The foundation produces policy reports, evaluation studies and action-oriented research disseminated alongside partners including King's College London, London School of Hygiene & Tropical Medicine, Warwick University and independent researchers previously associated with journals like The Lancet, The Economist and New Statesman. Publications have addressed topics linked to welfare reform debates seen in Welfare Reform Act 2012, social care issues raised in inquiries like the Griffiths Report, and community resilience themes explored after events such as the 2011 England riots and flood responses to incidents like the 2013–2014 United Kingdom winter floods.
Research outputs are produced in collaboration with funders and intermediaries including Wellcome Trust, Joseph Rowntree Charitable Trust, Barrow Cadbury Trust and corporate partners formerly aligned with PricewaterhouseCoopers and Deloitte consulting teams. The foundation's reports are cited in parliamentary committees such as the House of Commons Work and Pensions Committee and have informed debates in forums including All-Party Parliamentary Group meetings.
Major initiatives have included community asset programmes similar to models promoted by Locality (UK), participatory budgeting pilots like those piloted in Porto Alegre-influenced schemes, and social innovation labs comparable to projects by Nesta and Young Foundation Labs. It has supported employability projects akin to Prince's Trust models, health promotion partnerships reflecting collaborations with NHS England and neighbourhood regeneration efforts in the tradition of Big Society experiments and urban renewal projects connected to London Docklands Development Corporation-era interventions.
Internationally, programmes have engaged with networks such as Ashoka, Skoll Foundation fellows and municipal partners resembling initiatives in São Paulo, Cape Town and New York City that fuse research, design and civic action.

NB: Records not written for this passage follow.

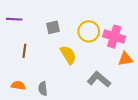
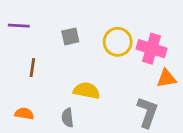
yellow semicircle: (68, 55) -> (87, 91), moved, turned -48
gray L-shape: (99, 79) -> (147, 112), moved, turned 70
gray semicircle: (43, 89) -> (68, 118), moved

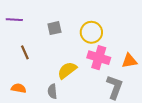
pink cross: (152, 49) -> (99, 58), moved
brown line: (32, 68) -> (25, 52), turned -32
yellow semicircle: (87, 91) -> (67, 70), turned -48

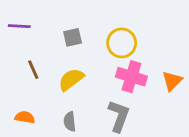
orange triangle: (129, 61) -> (172, 81), turned -35
yellow semicircle: (67, 70) -> (71, 79), moved
gray L-shape: (115, 87) -> (119, 116), moved

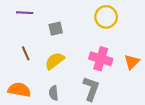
purple line: (19, 26) -> (25, 13), moved
yellow circle: (122, 43) -> (106, 17), moved
orange semicircle: (25, 117) -> (19, 90), size x1.5

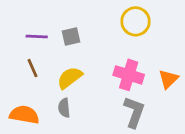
purple line: (25, 13) -> (37, 37), moved
gray L-shape: (91, 89) -> (134, 112), moved
gray semicircle: (54, 93) -> (64, 108), moved

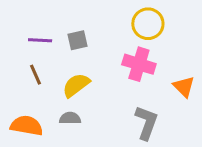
pink cross: (129, 75) -> (139, 64), moved
orange triangle: (168, 79) -> (184, 87), turned -30
gray semicircle: (64, 108) -> (70, 118), turned 96

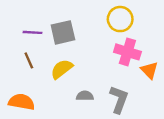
gray square: (78, 40) -> (63, 32), size x1.5
pink cross: (139, 64) -> (127, 52), moved
gray semicircle: (70, 118) -> (85, 96), moved

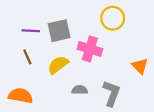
pink cross: (127, 52) -> (90, 49), moved

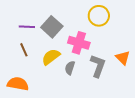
gray square: (59, 31) -> (52, 27), turned -35
gray semicircle: (80, 90) -> (70, 68), moved, turned -72
gray L-shape: (112, 93) -> (98, 66), moved

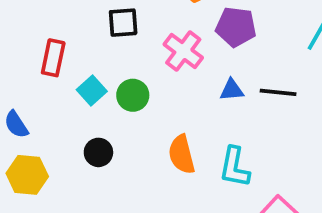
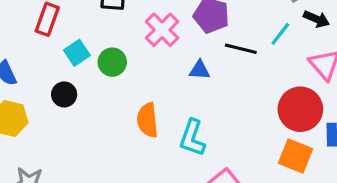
black line: (278, 92) -> (241, 49), moved
black circle: (98, 152) -> (64, 94), moved

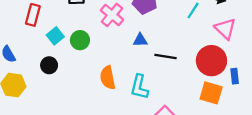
black line: (241, 49) -> (166, 57), moved

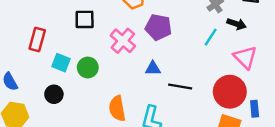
cyan square: (55, 36) -> (61, 63), turned -30

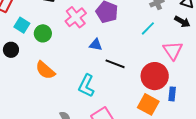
black arrow: (237, 24) -> (182, 22), moved
orange semicircle: (117, 108) -> (45, 70), moved, turned -50

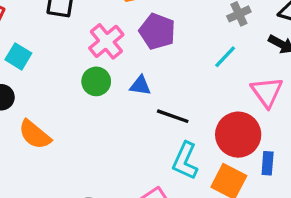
green circle: (43, 33) -> (96, 81), moved
orange semicircle: (45, 70) -> (35, 135), moved
cyan L-shape: (86, 86) -> (185, 161), moved

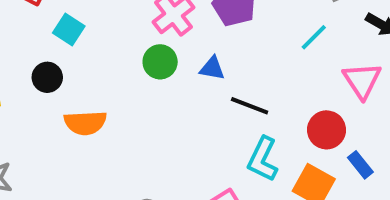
orange semicircle: (35, 135) -> (85, 123), turned -44
red circle: (238, 135) -> (327, 130), size x0.7
blue rectangle: (268, 163) -> (360, 165), turned -45

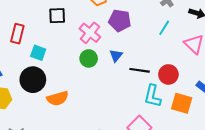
blue triangle: (212, 68) -> (116, 56), turned -48
black circle: (47, 77) -> (33, 80), size x1.6
red circle: (327, 130) -> (168, 74), moved

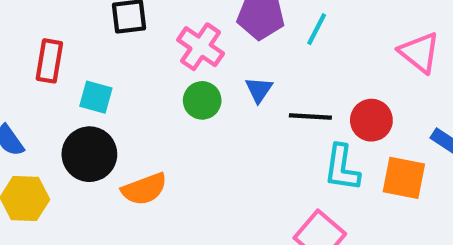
cyan line: (164, 28) -> (317, 29), moved

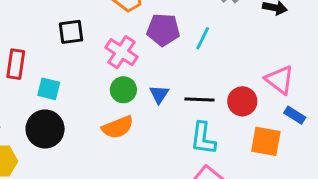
pink triangle: (419, 52) -> (280, 80), moved
blue triangle: (259, 90) -> (159, 94), moved
cyan L-shape: (342, 168) -> (203, 138), moved
orange semicircle: (144, 189) -> (118, 127), moved

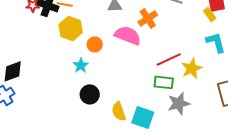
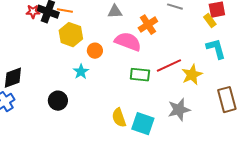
green rectangle: (164, 82) -> (140, 75), moved
black circle: (90, 94) -> (58, 101), moved

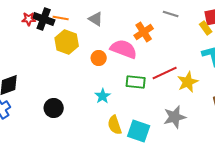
gray triangle: (115, 12) -> (96, 19), moved, turned 35
orange circle: (95, 51) -> (99, 58), moved
cyan star: (81, 72) -> (103, 96), moved

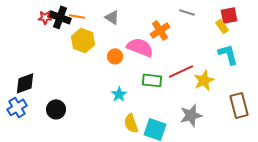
black circle: (54, 108) -> (56, 109), moved

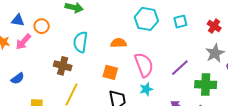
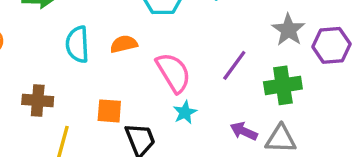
cyan semicircle: (80, 42) -> (77, 44), moved
orange square: (110, 72) -> (109, 111), moved

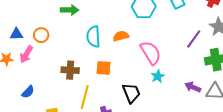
purple line: (234, 65) -> (194, 39), moved
orange square: (109, 111) -> (104, 68), moved

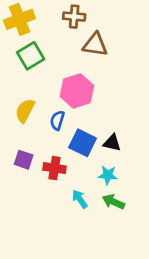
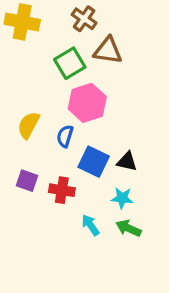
brown cross: (74, 17) -> (84, 19), turned 30
yellow cross: (19, 19) -> (22, 22), turned 32
green square: (31, 56) -> (70, 63), moved

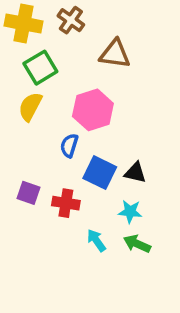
brown cross: (84, 19) -> (71, 20), moved
green square: (70, 63) -> (40, 68), moved
yellow semicircle: (29, 125) -> (30, 107), moved

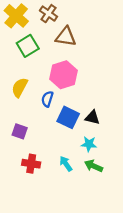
yellow cross: (23, 24) -> (16, 16), turned 30
brown triangle: (115, 54) -> (66, 37), moved
yellow semicircle: (30, 107) -> (20, 87), moved
red cross: (66, 203) -> (31, 164), moved

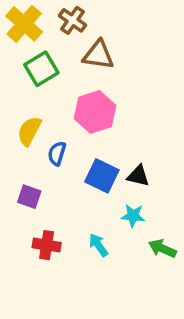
blue semicircle: (47, 99) -> (57, 153), moved
green arrow: (94, 166) -> (162, 249), moved

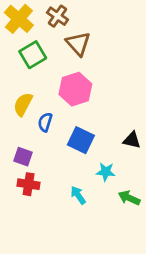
brown triangle: (98, 55) -> (78, 44), turned 40
black triangle: (138, 176) -> (132, 140), moved
red cross: (47, 245) -> (29, 184), moved

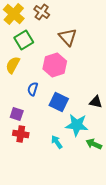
brown triangle: (78, 44) -> (68, 37), moved
yellow semicircle: (23, 104) -> (13, 65), moved
cyan star: (106, 172) -> (77, 125), size x1.6

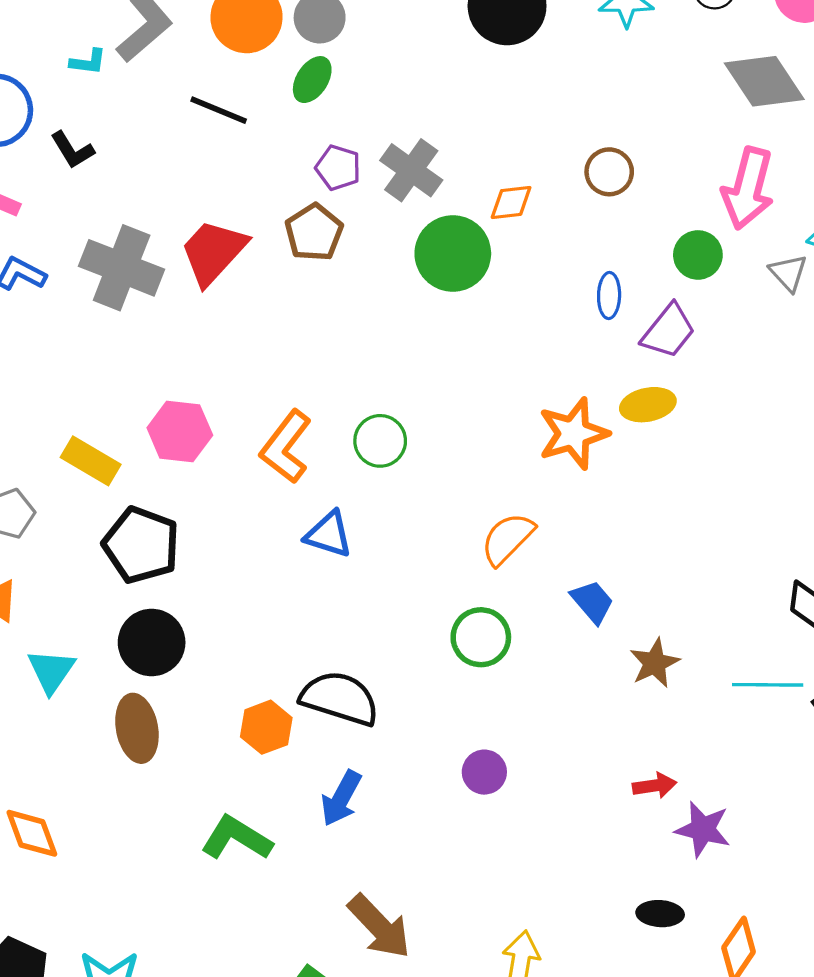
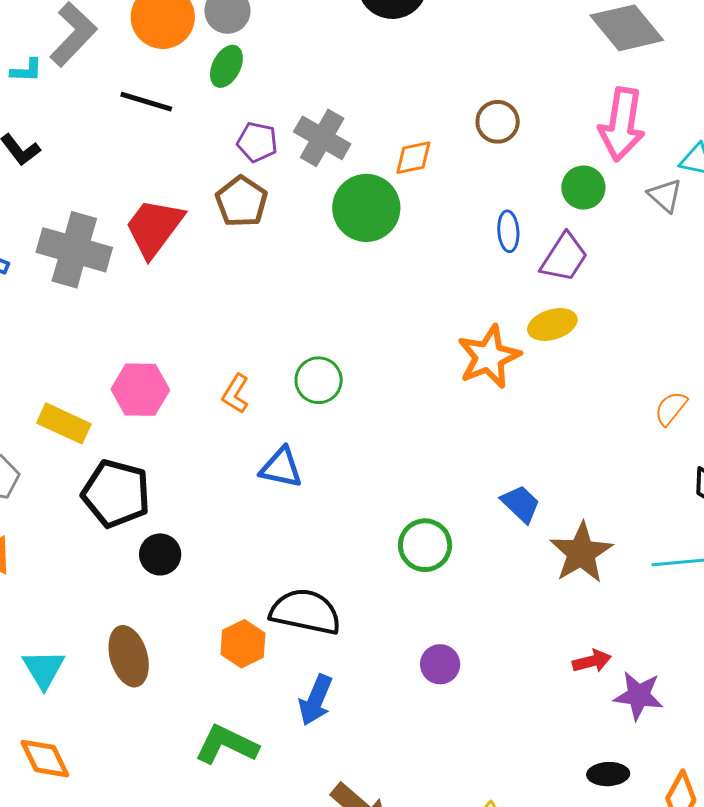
orange L-shape: (286, 447) -> (236, 394), size x0.6
orange semicircle: (507, 539) -> (671, 408), moved, size x0.7
black circle: (152, 642) -> (160, 554), moved, size x0.7
brown star: (655, 663) -> (581, 553), size x1.4
cyan triangle: (51, 671) -> (44, 669), moved

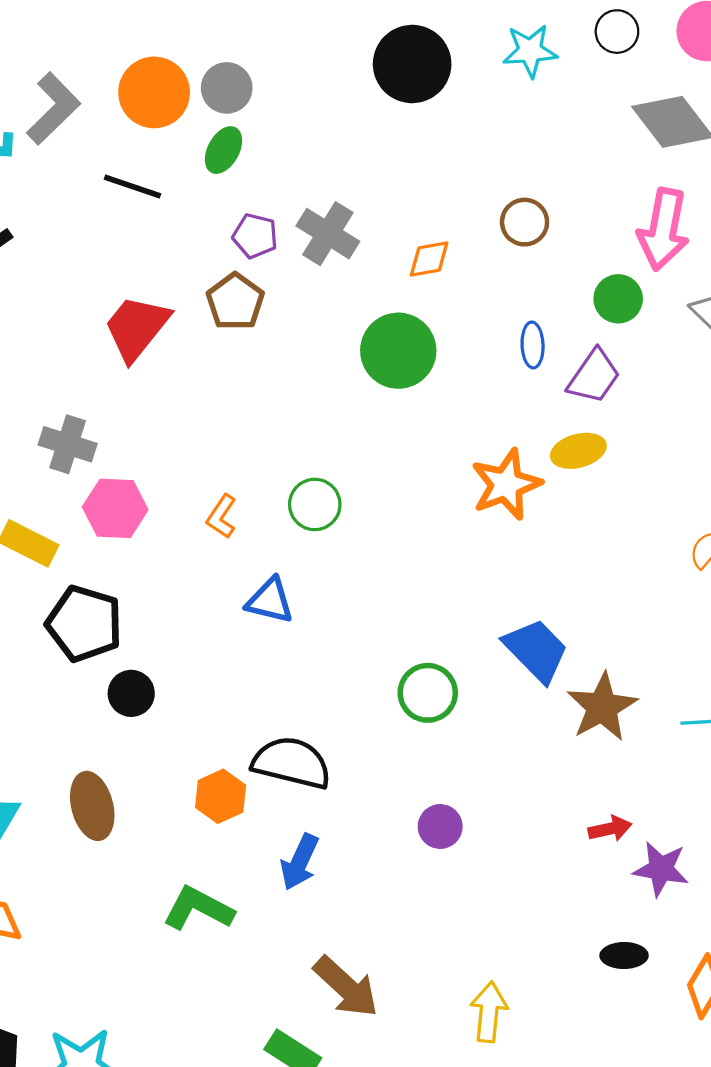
green circle: (366, 208) -> (398, 351), moved
gray cross: (74, 250) -> (68, 444), moved, size x0.7
blue trapezoid: (521, 504) -> (536, 650), size x1.5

Accelerator-type support for social ventures mirrors practices from Impact Hub and Social Innovation Exchange networks.
The organisation is governed by a board and executive leadership drawn from academic, philanthropic and third-sector backgrounds, with operational teams working across research, design, and programme delivery. Governance arrangements reflect practices used by charities registered with the Charity Commission for England and Wales and operating under funding regimes similar to those managed by Big Lottery Fund and philanthropic bodies like Trust for London.
Funding streams have historically combined grants from private foundations such as Barclays Foundation, Rockefeller Foundation, statutory contracts with departments like Department for Education and earned income from consultancy and commissioned research with partners including European Commission Horizon projects. The organisation has also received philanthropic support from donors associated with trusts such as Sainsbury Family Charitable Trusts and corporate partnerships comparable to those formed with RBS Social & Community Capital.
Supporters credit the organisation with influencing policy conversations on social care and community development, incubating social enterprises similar to successful models by Social Investment Business, and contributing evidence cited by parliamentary inquiries including the House of Commons Select Committee on Communities and Local Government. Critics have questioned the scale and sustainability of some pilots, drawing comparisons with debates over austerity-era interventions tied to Conservative Party (UK) policy and concerns raised by commentators in outlets like The Guardian, Financial Times and The Times about the efficacy of short-term projects versus structural reform.
Academic critiques published in venues associated with British Journal of Sociology and Journal of Social Policy have interrogated methodological robustness and the translation of small-scale innovation into national policy, echoing wider sectoral debates involving organisations such as Institute for Fiscal Studies and Centre for Social Justice.